Get to know a Toronto startup: Far & Wide Collective
Making socially conscious shopping decisions is one way that we can engage with the wider world in our everyday lives. In a city with incredible access to goods from around the world, we're often given the choice to "vote with our wallets" and buy from small producers rather than big business.
One new local startup, Far & Wide Collective, connects online shoppers with some seriously beautiful crafts with a conscience. Launched in May, this e-commerce company sells housewares, clothing, bags and jewelry hand made by artisans in post-conflict countries, like Afghanistan, Sri Lanka and Uzbekistan.
Founder Hedvig Alexander, who spent years working in international development in war-torn regions of the world, believes that her startup has much potential to entice shoppers, while also improving the lives of craftspeople halfway around the world.
What inspired you to create Far & Wide Collective?
After almost a decade in and around Afghanistan, I felt that the biggest obstacle to artisans and small craft businesses was access to international markets and buyers. Despite the growth of demand in America and Europe, an abundance of artisans, and a wealth of authentic, unique and handmade products, artisans in Afghanistan and other low-income countries have very limited access to markets beyond local bazaars.
Mainstream retailers often worry that sourcing from emerging-market artisans is too risky. Online platforms that carry crafts tend to only work with producers who are computer literate, can read and write, can process credit card payments, and have access to reliable postal systems. This excludes most talented artisans in emerging markets.
The craft sector is the second largest employer, after agriculture, in most developing countries. It's an opportunity for thousands - millions even - to earn a living and own their own business. Crafts are also often made by women, who rank among the most vulnerable in many of these societies. Crafts don't usually require literacy or formal education, but rather concrete skills passed on from generation to generation. In even the most deeply conservative countries, craft production allows women to participate in the economy, empowering themselves and lifting their families out of poverty.
Far & Wide Collective creates a business model that enables systematic market access for artisans and small craft businesses in emerging economies by tackling challenges like product design, logistics, warehousing, content development, marketing and sales. We think this is a unique opportunity to connect supply with demand and include a whole new segment of producers who has previously been left out of the global economy.
Your business works on fair trade principles.

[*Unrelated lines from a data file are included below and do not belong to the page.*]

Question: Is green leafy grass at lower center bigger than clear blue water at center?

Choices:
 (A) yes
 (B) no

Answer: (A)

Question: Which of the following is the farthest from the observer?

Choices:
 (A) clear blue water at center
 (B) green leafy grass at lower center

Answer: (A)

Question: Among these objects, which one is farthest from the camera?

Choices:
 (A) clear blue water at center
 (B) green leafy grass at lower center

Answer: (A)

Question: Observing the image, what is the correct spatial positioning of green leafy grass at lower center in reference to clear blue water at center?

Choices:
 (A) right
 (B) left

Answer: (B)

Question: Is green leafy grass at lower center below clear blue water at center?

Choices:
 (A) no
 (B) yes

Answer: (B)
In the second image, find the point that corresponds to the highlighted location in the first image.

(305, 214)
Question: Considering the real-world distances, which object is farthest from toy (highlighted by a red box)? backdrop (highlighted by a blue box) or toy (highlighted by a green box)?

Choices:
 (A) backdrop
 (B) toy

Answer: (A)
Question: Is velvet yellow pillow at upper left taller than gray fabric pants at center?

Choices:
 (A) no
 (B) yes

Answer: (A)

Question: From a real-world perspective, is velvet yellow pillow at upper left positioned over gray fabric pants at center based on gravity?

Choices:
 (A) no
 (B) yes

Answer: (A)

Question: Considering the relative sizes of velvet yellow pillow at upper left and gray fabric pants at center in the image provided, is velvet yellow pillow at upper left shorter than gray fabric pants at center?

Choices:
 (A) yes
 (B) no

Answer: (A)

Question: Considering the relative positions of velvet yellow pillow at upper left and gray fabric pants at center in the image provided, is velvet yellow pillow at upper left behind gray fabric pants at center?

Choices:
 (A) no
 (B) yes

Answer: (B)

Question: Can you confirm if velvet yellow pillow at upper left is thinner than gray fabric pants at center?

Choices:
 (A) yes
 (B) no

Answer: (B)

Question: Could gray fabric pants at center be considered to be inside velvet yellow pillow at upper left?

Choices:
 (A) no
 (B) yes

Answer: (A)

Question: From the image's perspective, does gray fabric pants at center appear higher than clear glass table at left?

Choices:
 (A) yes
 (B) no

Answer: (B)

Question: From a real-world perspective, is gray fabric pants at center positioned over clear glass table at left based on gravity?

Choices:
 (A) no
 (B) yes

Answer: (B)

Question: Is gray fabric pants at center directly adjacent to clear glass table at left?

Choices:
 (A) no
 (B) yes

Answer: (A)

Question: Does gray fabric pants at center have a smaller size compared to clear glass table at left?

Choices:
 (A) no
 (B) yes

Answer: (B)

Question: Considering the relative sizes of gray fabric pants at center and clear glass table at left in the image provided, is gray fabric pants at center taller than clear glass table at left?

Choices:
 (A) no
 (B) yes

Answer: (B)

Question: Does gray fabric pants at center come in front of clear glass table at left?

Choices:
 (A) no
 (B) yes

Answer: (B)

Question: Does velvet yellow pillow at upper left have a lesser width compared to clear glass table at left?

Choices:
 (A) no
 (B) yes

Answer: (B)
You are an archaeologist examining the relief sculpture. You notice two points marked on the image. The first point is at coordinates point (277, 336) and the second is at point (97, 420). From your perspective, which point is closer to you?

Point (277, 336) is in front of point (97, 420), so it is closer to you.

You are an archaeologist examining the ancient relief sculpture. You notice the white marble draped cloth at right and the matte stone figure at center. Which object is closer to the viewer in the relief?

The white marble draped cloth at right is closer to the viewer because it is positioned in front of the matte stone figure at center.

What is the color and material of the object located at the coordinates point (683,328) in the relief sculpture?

So, how do you make money?
We buy products directly from our partner artisans and give production and design support when needed. Sometimes we work with organizations on the ground to provide this support. Products are marked up to allow for the costs assorted with getting them to market: export, import, shipping, warehousing, packing, picking and sending the product to the customer. Any profits go directly into supporting artisans and buying new inventory. Our partner artisans always receive the full price for the product upfront and we take the financial risk, no matter what price a product is ultimately sold at.
Who are your competitors in this space?
Besides websites that sell crafts like Etsy and Not On the High Street, in principle every business that sells handmade, unique and artisanal products is a competitor. Competition is a good thing, since it helps grow the market and educates buyers. Our main distinguishing factor is our commitment to also helping the artisans formalize and grow their businesses. The only way we'll grow is if the small businesses and producers we work with also grow.
What kinds of consumers have been loving your website so far?
It seems that 95% of our buyers so far are women. We really want our buyers to understand that they're doing more than just shopping when they buy on our site. They're also investing in a small business somewhere in the world.
What's the biggest challenge working with artisans in post-conflict countries? The biggest reward?
Our biggest challenge is reaching customers, since we have a very limited marketing budget as a startup. We're only able to help our artisans if we're able to sell their products. The biggest reward is to see the incredible difference it makes when artisans are able to reach markets, grow their businesses and as a result benefit their families and communities. I just returned to Kabul over the weekend and placed new orders with all of our partners there. Compared to 11 months ago, they're even more focused and enthusiastic.
For many years you worked in international development. What surprised you the most when moving into the ecommerce business?
I'm constantly reminded how hard it is to sell and how strong the competition is. It's interesting that I've become an online retailer to solve the problem I spent a decade in development trying to solve! If anything, I've been positively surprised by how eager our partner artisans are to make this work. When we launched I already had products come from 30 artisans living in six different countries, without delay or quality issues.
What's next for Far & Wide Collective?
We're in Kabul this week and just launched our Artisan Toolkit. It is a heavily illustrated training manual that will help get artisans market-ready by mapping out how to get from skill to business. The Toolkit will have an audio version for artisans with little or no literacy. It is a one-year project and we're partnering with the Export Promotion Agency of Afghanistan and with one of the largest Afghan telecom companies on creating the audio version. We wanted to find a more innovative way of connecting artisans to markets and plan to work with more than 500 Afghan artisans.